Almost any physical activity that takes me into nature. My family. Writing. Travel.

What do you take away from your first five years of running?
Running and other outside activities has become my central framework in retirement. It’s been instrumental in helping me deal with the many transitions that have taken place in the last five years. It’s helped me physically, mentally, and spiritually.

I fully understand that running success is a product of health and desire and that the symbols of that success are ephemeral by the very nature of competition. Running awakens me to myself and to the inspirational courage with which other people bring to their personal challenges everyday.

Minnesota has a truly amazing running culture which is supported by the MDRA, informed by Raceberry Jam and excellent running organizations and enterprises, committed to the record books by Jack Moran and the MRDC, and encouraged by an enlightened running community.

Jim in Ireland


Anonymous said...


Great story on Jim. He is an incredible runner and friend. A better person would be hard to find.

Anonymous said...


I echo your comments about Jim's grit: "Quicker pace – thanks to Jim.” As a triathlete, I've only had a couple P2 sessions to run with Jim. But the goal is always to try and keep up!

You couldn't find a nicer person to run with. His injury perspective is also quite insightful.

phillip gary said...

In the Snowshoe Race season of
2008, Jim Graupner was the single snowshoer who participated in the most United States Snowshoe Association qualifiers throughout the country. . . A noteworthy achievement.

He also was a factor in each of those events, probably entering 7 of the possible 21 races scattered throughtout the U.S. snowbelt.
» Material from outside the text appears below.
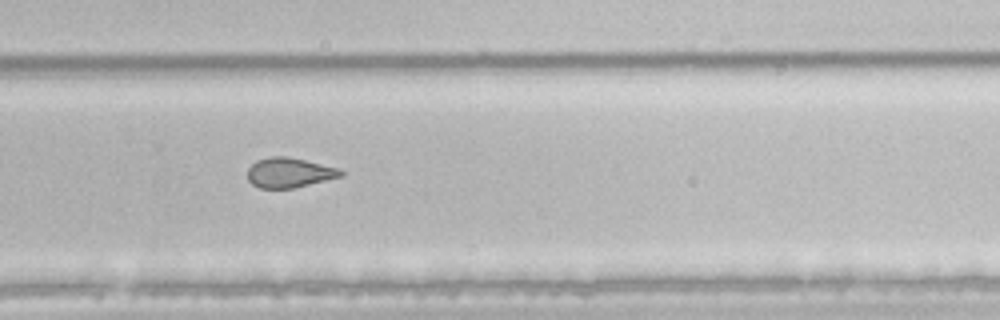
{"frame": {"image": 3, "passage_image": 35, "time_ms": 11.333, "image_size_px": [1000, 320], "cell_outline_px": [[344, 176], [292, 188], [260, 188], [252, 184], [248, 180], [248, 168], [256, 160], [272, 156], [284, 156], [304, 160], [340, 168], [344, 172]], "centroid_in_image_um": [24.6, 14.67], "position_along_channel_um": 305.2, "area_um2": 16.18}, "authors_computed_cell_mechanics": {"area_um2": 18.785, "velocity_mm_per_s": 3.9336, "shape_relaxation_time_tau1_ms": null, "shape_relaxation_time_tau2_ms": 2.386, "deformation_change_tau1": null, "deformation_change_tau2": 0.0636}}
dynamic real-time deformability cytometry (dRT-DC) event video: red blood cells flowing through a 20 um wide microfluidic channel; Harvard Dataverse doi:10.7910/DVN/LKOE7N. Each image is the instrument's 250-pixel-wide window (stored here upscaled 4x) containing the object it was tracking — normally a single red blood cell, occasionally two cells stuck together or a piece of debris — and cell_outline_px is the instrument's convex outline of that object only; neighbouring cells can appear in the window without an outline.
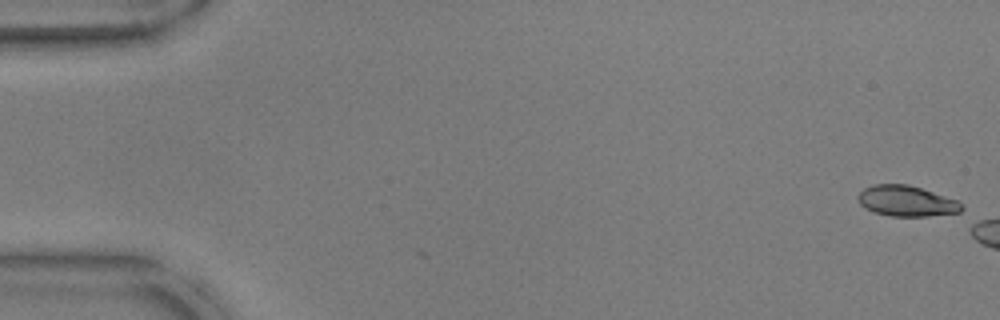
{"species": "common noctule bat (a hibernating species)", "species_latin": "Nyctalus noctula", "temperature_condition": "warm", "stored_images_in_passage": 3, "camera_frame_rate_fps": 3000, "um_per_image_px": 0.085, "animal": {"sex": "male", "body_mass_g": 17.9, "forearm_length_mm": 54.2}, "frame": {"image": 1, "passage_image": 1, "time_ms": 0.0, "image_size_px": [1000, 320], "cell_outline_px": [[964, 216], [892, 216], [872, 212], [864, 208], [860, 204], [860, 192], [864, 188], [876, 184], [908, 184], [960, 200], [964, 204]], "centroid_in_image_um": [77.24, 17.13], "position_along_channel_um": 7.8, "area_um2": 19.25}}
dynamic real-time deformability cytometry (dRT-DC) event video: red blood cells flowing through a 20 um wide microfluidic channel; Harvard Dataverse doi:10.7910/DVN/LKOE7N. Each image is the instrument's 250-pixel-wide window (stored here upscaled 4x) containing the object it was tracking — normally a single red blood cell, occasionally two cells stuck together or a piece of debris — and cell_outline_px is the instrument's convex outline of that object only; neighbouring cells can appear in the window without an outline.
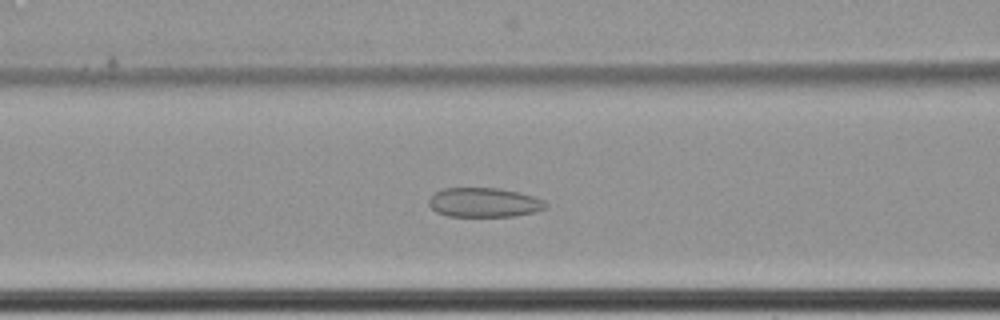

Winning his class in each race and always at the front in the overall results, he also won the 2008 USSSA National Snowshoe Championship for his category, at an altitude location, for the upmteenth time.

Very eloquent in his remarks, I quoted him extensively in the Snowshoe Magazine coverage about that Utah National Championship race.
The link is:

Whenever I found him at one of the Qualifiers, I worked to get his comments included in any written coverage. He has a wonderful command of the language in addition to his command of the trails, whether or not snow covered.